Segment Start: Task material
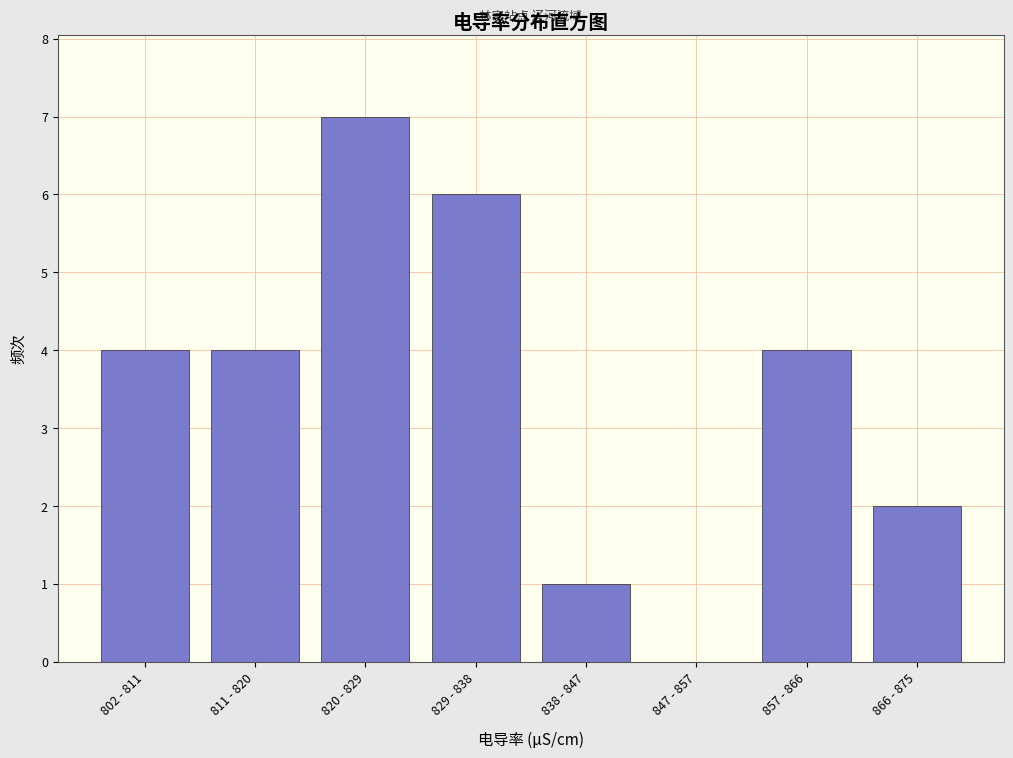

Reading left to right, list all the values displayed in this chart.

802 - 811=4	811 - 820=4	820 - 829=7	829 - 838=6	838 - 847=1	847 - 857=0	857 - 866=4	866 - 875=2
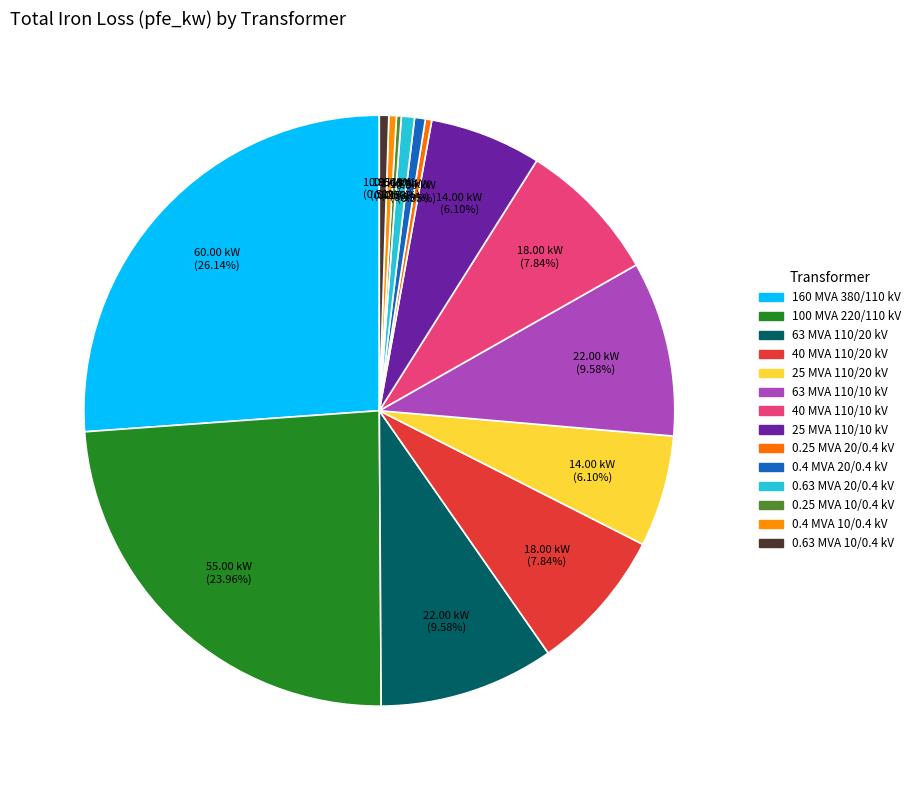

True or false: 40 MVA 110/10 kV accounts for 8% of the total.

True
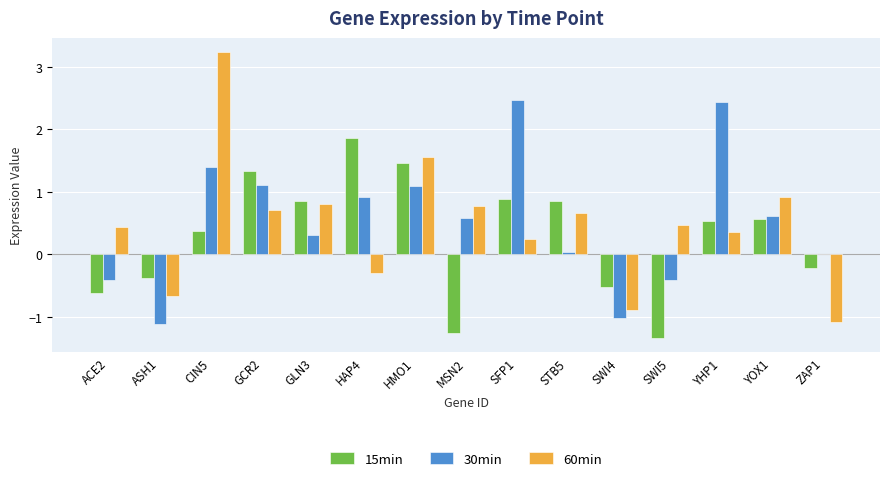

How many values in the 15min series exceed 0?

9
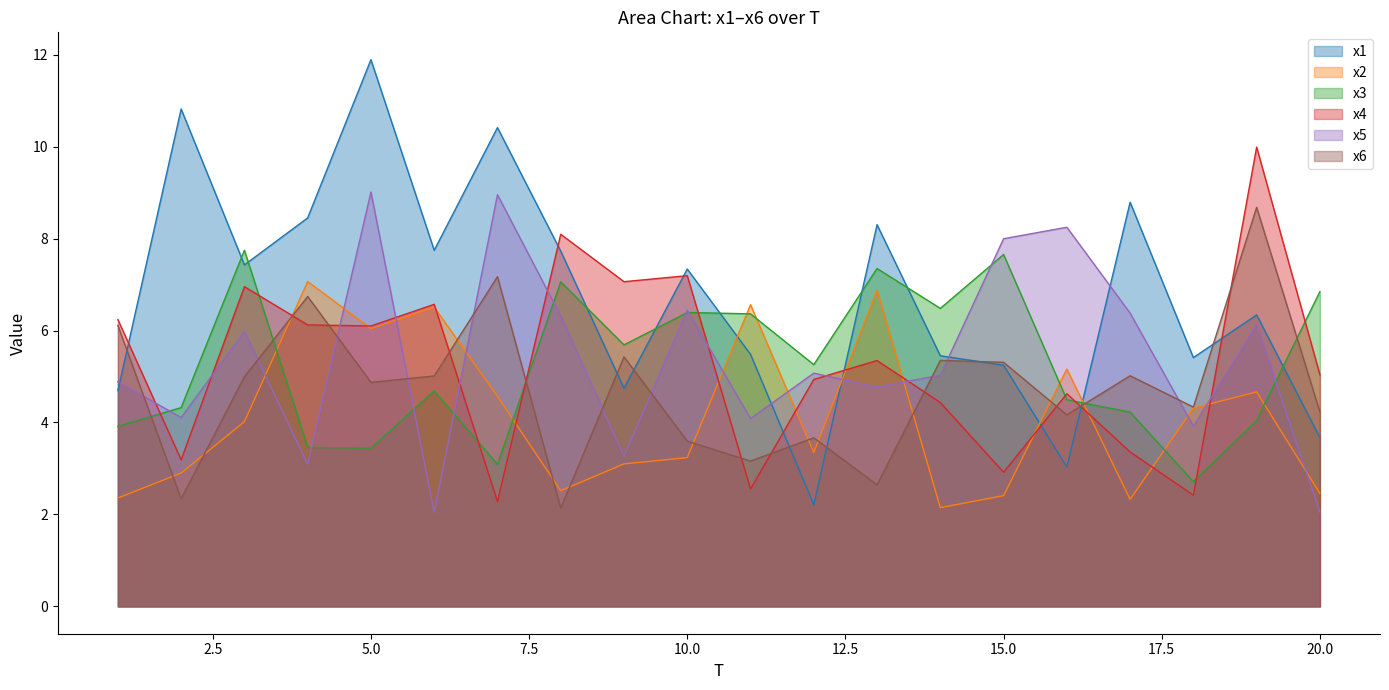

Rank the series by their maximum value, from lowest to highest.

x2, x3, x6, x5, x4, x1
Segment End: Task material
Recast the data above as a Markdown table with the columns "Row" and "Line". Give each nonblank line its own numbered row, and leave out the pictures.

_Task response_
| Row | Line |
|---|---|
| 1 | Reading left to right, list all the values displayed in this chart. |
| 2 | 802 - 811=4	811 - 820=4	820 - 829=7	829 - 838=6	838 - 847=1	847 - 857=0	857 - 866=4	866 - 875=2 |
| 3 | True or false: 40 MVA 110/10 kV accounts for 8% of the total. |
| 4 | True |
| 5 | How many values in the 15min series exceed 0? |
| 6 | 9 |
| 7 | Rank the series by their maximum value, from lowest to highest. |
| 8 | x2, x3, x6, x5, x4, x1 |